● Exercise prompt: Pictures excluded, please retype exactly the lines from the start of the data through the line that contains "conceptualized on the", both ends kept, and nothing beyond them.

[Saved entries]
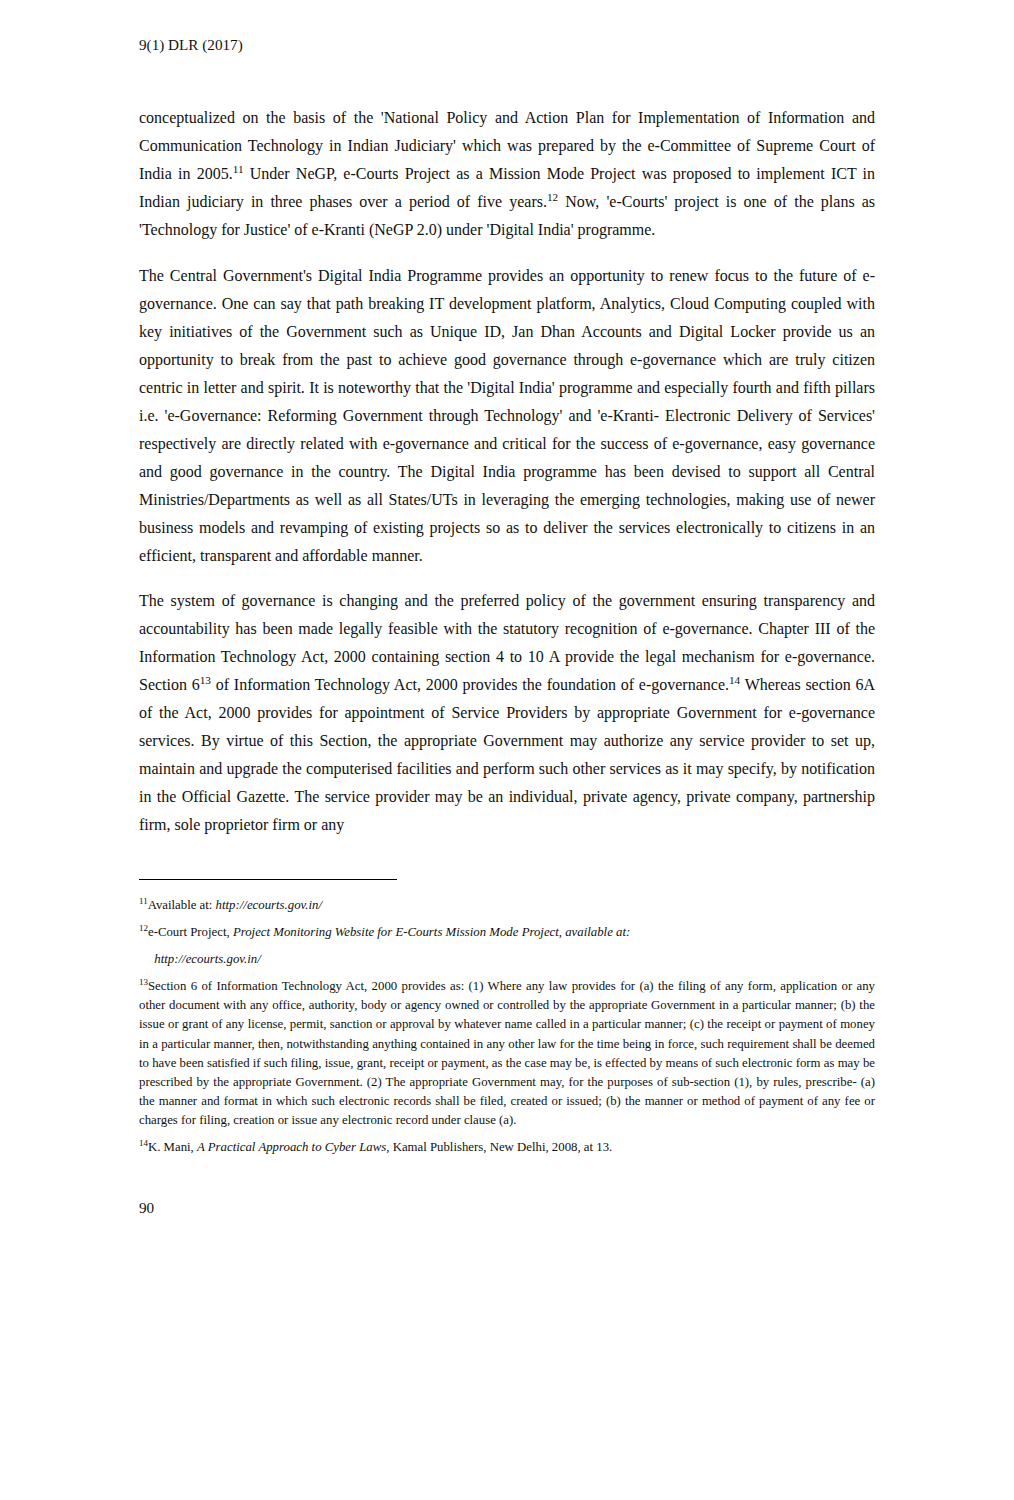9(1) DLR (2017)
conceptualized on the basis of the 'National Policy and Action Plan for Implementation of Information and Communication Technology in Indian Judiciary' which was prepared by the e-Committee of Supreme Court of India in 2005.11 Under NeGP, e-Courts Project as a Mission Mode Project was proposed to implement ICT in Indian judiciary in three phases over a period of five years.12 Now, 'e-Courts' project is one of the plans as 'Technology for Justice' of e-Kranti (NeGP 2.0) under 'Digital India' programme.
The Central Government's Digital India Programme provides an opportunity to renew focus to the future of e-governance. One can say that path breaking IT development platform, Analytics, Cloud Computing coupled with key initiatives of the Government such as Unique ID, Jan Dhan Accounts and Digital Locker provide us an opportunity to break from the past to achieve good governance through e-governance which are truly citizen centric in letter and spirit. It is noteworthy that the 'Digital India' programme and especially fourth and fifth pillars i.e. 'e-Governance: Reforming Government through Technology' and 'e-Kranti- Electronic Delivery of Services' respectively are directly related with e-governance and critical for the success of e-governance, easy governance and good governance in the country. The Digital India programme has been devised to support all Central Ministries/Departments as well as all States/UTs in leveraging the emerging technologies, making use of newer business models and revamping of existing projects so as to deliver the services electronically to citizens in an efficient, transparent and affordable manner.
The system of governance is changing and the preferred policy of the government ensuring transparency and accountability has been made legally feasible with the statutory recognition of e-governance. Chapter III of the Information Technology Act, 2000 containing section 4 to 10 A provide the legal mechanism for e-governance. Section 613 of Information Technology Act, 2000 provides the foundation of e-governance.14 Whereas section 6A of the Act, 2000 provides for appointment of Service Providers by appropriate Government for e-governance services. By virtue of this Section, the appropriate Government may authorize any service provider to set up, maintain and upgrade the computerised facilities and perform such other services as it may specify, by notification in the Official Gazette. The service provider may be an individual, private agency, private company, partnership firm, sole proprietor firm or any
11Available at: http://ecourts.gov.in/
12e-Court Project, Project Monitoring Website for E-Courts Mission Mode Project, available at:
http://ecourts.gov.in/
13Section 6 of Information Technology Act, 2000 provides as: (1) Where any law provides for (a) the filing of any form, application or any other document with any office, authority, body or agency owned or controlled by the appropriate Government in a particular manner; (b) the issue or grant of any license, permit, sanction or approval by whatever name called in a particular manner; (c) the receipt or payment of money in a particular manner, then, notwithstanding anything contained in any other law for the time being in force, such requirement shall be deemed to have been satisfied if such filing, issue, grant, receipt or payment, as the case may be, is effected by means of such electronic form as may be prescribed by the appropriate Government. (2) The appropriate Government may, for the purposes of sub-section (1), by rules, prescribe- (a) the manner and format in which such electronic records shall be filed, created or issued; (b) the manner or method of payment of any fee or charges for filing, creation or issue any electronic record under clause (a).
14K. Mani, A Practical Approach to Cyber Laws, Kamal Publishers, New Delhi, 2008, at 13.
90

● Worked solution:
9(1) DLR (2017)
conceptualized on the basis of the 'National Policy and Action Plan for Implementation of Information and Communication Technology in Indian Judiciary' which was prepared by the e-Committee of Supreme Court of India in 2005.11 Under NeGP, e-Courts Project as a Mission Mode Project was proposed to implement ICT in Indian judiciary in three phases over a period of five years.12 Now, 'e-Courts' project is one of the plans as 'Technology for Justice' of e-Kranti (NeGP 2.0) under 'Digital India' programme.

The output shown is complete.